La base du système de magie se nomme ici la sympathie; elle s’apparente en partie au vaudou. Pour blesser quelqu’un, par exemple, il vous suffit de construire un petit pantin de cire avec une mèche de cheveux de votre victime. Puis, si vous murmurez la bonne incantation, un lien est établit entre deux objets (ou personnes) et les effets se répercutent d’une entité à l’autre ou du pantin de cire au personnage réel. Les liens sympathiques les plus forts se font avec le sang et votre talent d’arcaniste se mesure au nombre de liens sympathiques que vous pouvez soutenir d’un seul coup : cela demande concentration, volonté et agilité mentale. Il est aussi possible de transférer la chaleur de son propre corps. Par exemple, cela peut être utilisé pour faire bouillir le sang de quelqu’un ou pour allumer une chandelle lorsqu’il n’y a pas d’autre source de chaleur à proximité. Par contre, si vous contrôlez mal ce pouvoir, vous pouvez facilement mourir d’hypothermie. Enfin, la sygaldrie est une discipline qui fusionne la mécanique et l’enchantement. Kvothe se rendra souvent aux forges de Maître Kilvin pour y construire divers objets. Tout comme dans la série « Le Cycle des Démons », il y a une myriade de symboles octroyant des pouvoirs magiques que vous pouvez graver sur vos créations.

Conclusion

Cette série est à ne pas manquer; elle élève nettement le standard littéraire moderne pour le genre fantastique. Le fait que la narration soit à la première personne donne une dynamique très originale et captivante à l’œuvre : il est plus facile d’entrer dans cet univers et de s’identifier aux personnages. Je concède que l’idée d’une université pour magiciens aie déjà été exploitée. Cependant, les études sont ici beaucoup plus ardues et périlleuses qu’à Poudlard et les systèmes de magie de ces deux mondes respectifs n’ont rien en commun. Kvothe est un personnage qui n’a rien à perdre, mis à part sa romance tumultueuse avec la belle Denna. « Le nom du vent » saura vous faire voyager : que ce soit dans la demeure d’un roi, dans les ghettos d’une mégapole hostile, dans les labyrinthes mystérieux de l’Université ou dans le monde des fées, Kvothe semble dompter toutes les situations avec ses nombreux talents.
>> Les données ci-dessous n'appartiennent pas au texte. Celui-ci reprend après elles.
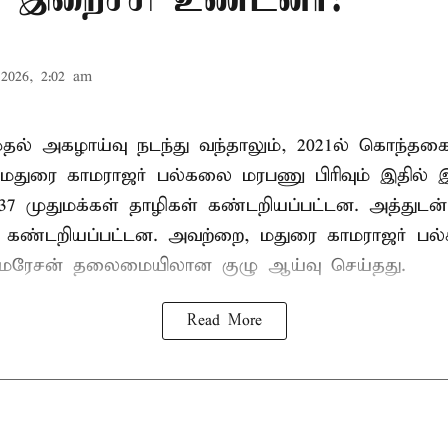
2026, 2:02 am
 முதல் அகழாய்வு நடந்து வந்தாலும், 2021ல் கொந்தக
 மதுரை காமராஜர் பல்கலை மரபணு பிரிவும் இதில்
7 முதுமக்கள் தாழிகள் கண்டறியப்பட்டன. அத்துடன்
ும் கண்டறியப்பட்டன. அவற்றை, மதுரை காமராஜர் 
குமரேசன் தலைமையிலான குழு ஆய்வு செய்தது.
Read More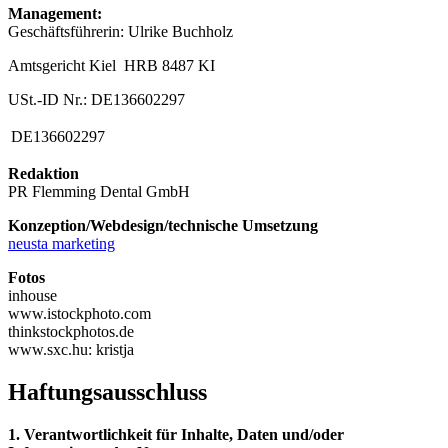
Management:
Geschäftsführerin: Ulrike Buchholz
Amtsgericht Kiel HRB 8487 KI
USt.-ID Nr.: DE136602297
DE136602297
Redaktion
PR Flemming Dental GmbH
Konzeption/Webdesign/technische Umsetzung
neusta marketing
Fotos
inhouse
www.istockphoto.com
thinkstockphotos.de
www.sxc.hu: kristja
Haftungsausschluss
1. Verantwortlichkeit für Inhalte, Daten und/oder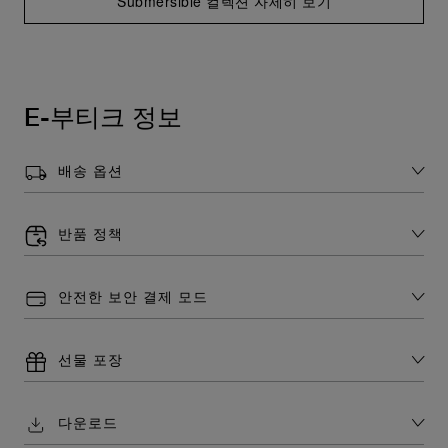
Submersible 컬렉션 자세히 보기
E-부티크 정보
배송 옵션
반품 정책
안전한 보안 결제 모드
선물 포장
다운로드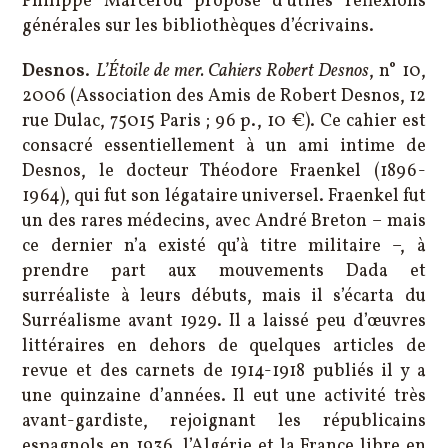
Philippe Marcerou propose d’utiles réflexions
générales sur les bibliothèques d’écrivains.
Desnos
.
L’Étoile de mer. Cahiers Robert Desnos
, n° 10,
2006 (Association des Amis de Robert Desnos, 12
rue Dulac, 75015 Paris ; 96 p., 10 €). Ce cahier est
consacré essentiellement à un ami intime de
Desnos, le docteur Théodore Fraenkel (1896-
1964), qui fut son légataire universel. Fraenkel fut
un des rares médecins, avec André Breton – mais
ce dernier n’a existé qu’à titre militaire –, à
prendre part aux mouvements Dada et
surréaliste à leurs débuts, mais il s’écarta du
Surréalisme avant 1929. Il a laissé peu d’œuvres
littéraires en dehors de quelques articles de
revue et des carnets de 1914-1918 publiés il y a
une quinzaine d’années. Il eut une activité très
avant-gardiste, rejoignant les républicains
espagnols en 1936, l’Algérie et la France libre en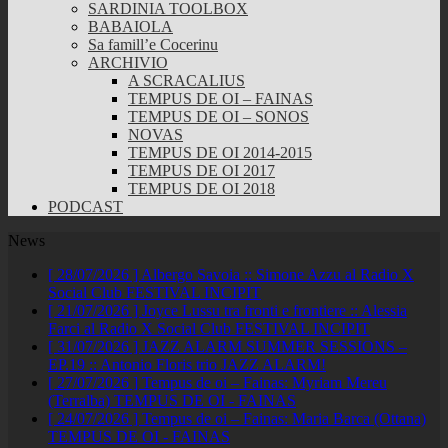
SARDINIA TOOLBOX
BABAIOLA
Sa famill’e Cocerinu
ARCHIVIO
A SCRACALIUS
TEMPUS DE OI – FAINAS
TEMPUS DE OI – SONOS
NOVAS
TEMPUS DE OI 2014-2015
TEMPUS DE OI 2017
TEMPUS DE OI 2018
PODCAST
News
[ 28/07/2026 ]
Albergo Savoia :: Simone Azzu al Radio X
Social Club
FESTIVAL INCIPIT
[ 21/07/2026 ]
Joyce Lussu tra fronti e frontiere :: Alessia
Farci al Radio X Social Club
FESTIVAL INCIPIT
[ 31/07/2026 ]
JAZZ ALARM SUMMER SESSIONS –
EP.19 :: Antonio Floris trio
JAZZ ALARM!
[ 27/07/2026 ]
Tempus de oi – Fainas: Myriam Mereu
(Terralba)
TEMPUS DE OI - FAINAS
[ 24/07/2026 ]
Tempus de oi – Fainas: Maria Barca (Ottana)
TEMPUS DE OI - FAINAS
L’œuvre de Rothfuss est moderne, savoureuse et non achevée; le troisième tome de cette série est attendu avec impatience.

Critique de Le Nom du Vent écrit par Patrick Rothfuss
"Cette oeuvre est à ne pas manquer si vous tenez à être à jour en matière de littérature fantastique. La narration à la première personne et les deux temps du récit donnent une dynamique très originale à cette histoire. Le système de magie est suffisament innovateur et développé pour rendre l'univers crédible. Kvothe, le personnage principal, est un étudiant à l'Université. Il veut devenir un arcaniste afin de détruire les Chandrians, des êtres mythiques et puissants qui ont décimé sa famille de bardes. Sa jeunesse difficile lui donne une formation d'acteur, de musicien, de voleur et de survivant. Kvothe bâtira lui-même sa légende à force de courage et de volonté. Au temps présent du récit, cependant, Kote l'aubergiste est un personnage presque sombre et mélancolique... pourquoi? Que contient ce coffre verrouillé à triple tour dans sa chambre et qu'en est-il des Chandrians?"